*Task to carry out*.
For each statement below, say yes or no to whether it agrees with the article on caregiving below, and quote the exact words from the article that settle it. 1. The author cared for her mom for 20 months. 2. Theresa Harvath directs a caregiving institute at Stanford University. 3. Harvath says a loved one might wear undergarments or a T-shirt while being helped to bathe.

*Passage shown*.
_ _ _ _ _ _ _

Karen J. Bannan Photo by Suz Redfearn

TO PREPARE FOR HER LUNG BIOPSY ​in September 2017, my mom was instructed to wash her back with special chlorhexidine gluconate soap. Since she couldn’t reach the area where they would make an incision the following day, she asked me if I would do it for her.

The night before her procedure, I walked into the bathroom and saw a range of emotions on my mother’s face: shame, embarrassment, pain and sadness. “You can look,” my normally modest mom said. “I’m old and I don’t care.” Of course, we both knew that was a lie.

During the 20 months I cared for my mom after her stage IV lung cancer diagnosis, we experienced many occasions when her declining health and my wishes to help her seemed to undermine her identity and sense of self. Preserving a patient’s dignity is a vital component of caregiving—whether the caregiver is a health care provider, spouse, daughter, son or friend—notes Theresa Harvath, director of the Family Caregiving Institute at the Betty Irene Moore School of Nursing at University of California, Davis.

One way to preserve dignity is by giving the person with cancer control of their choices, says Harvath. For example, you may need to help a spouse or parent bathe, but you can still ask for permission and get input to help make the experience more comfortable. You might suggest your loved one wear undergarments or a T-shirt, Harvath says. “What’s a little wet clothing if it can take away the embarrassment?” she asks.

_ _ _ _ _ _ _

*Provided data*.
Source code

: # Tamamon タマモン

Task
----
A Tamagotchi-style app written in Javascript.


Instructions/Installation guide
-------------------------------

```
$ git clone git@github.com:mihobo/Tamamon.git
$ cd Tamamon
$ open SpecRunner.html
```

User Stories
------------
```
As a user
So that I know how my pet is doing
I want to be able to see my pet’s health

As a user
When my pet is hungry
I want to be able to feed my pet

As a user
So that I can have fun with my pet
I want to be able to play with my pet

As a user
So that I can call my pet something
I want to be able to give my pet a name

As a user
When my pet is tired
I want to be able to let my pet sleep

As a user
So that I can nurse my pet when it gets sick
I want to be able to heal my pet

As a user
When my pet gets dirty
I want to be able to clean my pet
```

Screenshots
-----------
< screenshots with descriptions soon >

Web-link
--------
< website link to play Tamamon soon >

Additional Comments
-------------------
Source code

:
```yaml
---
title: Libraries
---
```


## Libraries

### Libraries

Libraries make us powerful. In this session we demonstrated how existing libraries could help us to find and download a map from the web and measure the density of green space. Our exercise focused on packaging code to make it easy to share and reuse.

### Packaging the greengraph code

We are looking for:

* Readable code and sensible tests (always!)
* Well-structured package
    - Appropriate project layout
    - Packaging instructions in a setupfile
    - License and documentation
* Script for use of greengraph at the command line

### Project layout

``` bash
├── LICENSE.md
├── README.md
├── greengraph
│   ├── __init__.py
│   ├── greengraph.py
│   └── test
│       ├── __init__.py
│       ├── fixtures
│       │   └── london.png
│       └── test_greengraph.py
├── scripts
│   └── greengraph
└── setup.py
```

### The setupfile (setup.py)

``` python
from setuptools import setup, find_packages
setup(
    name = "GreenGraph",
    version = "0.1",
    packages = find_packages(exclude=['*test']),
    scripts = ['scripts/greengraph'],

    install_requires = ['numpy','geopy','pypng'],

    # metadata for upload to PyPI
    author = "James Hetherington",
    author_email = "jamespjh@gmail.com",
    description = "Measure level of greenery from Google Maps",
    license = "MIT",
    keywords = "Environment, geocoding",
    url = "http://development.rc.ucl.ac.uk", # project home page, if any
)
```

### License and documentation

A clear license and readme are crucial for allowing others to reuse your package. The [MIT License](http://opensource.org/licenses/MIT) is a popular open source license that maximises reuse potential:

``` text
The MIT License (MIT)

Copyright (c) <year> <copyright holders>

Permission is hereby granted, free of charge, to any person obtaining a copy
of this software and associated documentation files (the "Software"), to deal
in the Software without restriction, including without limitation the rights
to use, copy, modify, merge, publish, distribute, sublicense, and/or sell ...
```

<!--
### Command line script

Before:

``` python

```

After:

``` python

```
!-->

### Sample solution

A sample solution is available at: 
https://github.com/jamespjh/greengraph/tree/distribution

_ _ _ _ _ _ _

*Response to this task*.
1. Yes: "During the 20 months I cared for my mom after her stage IV lung cancer diagnosis"
2. No: "director of the Family Caregiving Institute at the Betty Irene Moore School of Nursing at University of California, Davis"
3. Yes: "You might suggest your loved one wear undergarments or a T-shirt"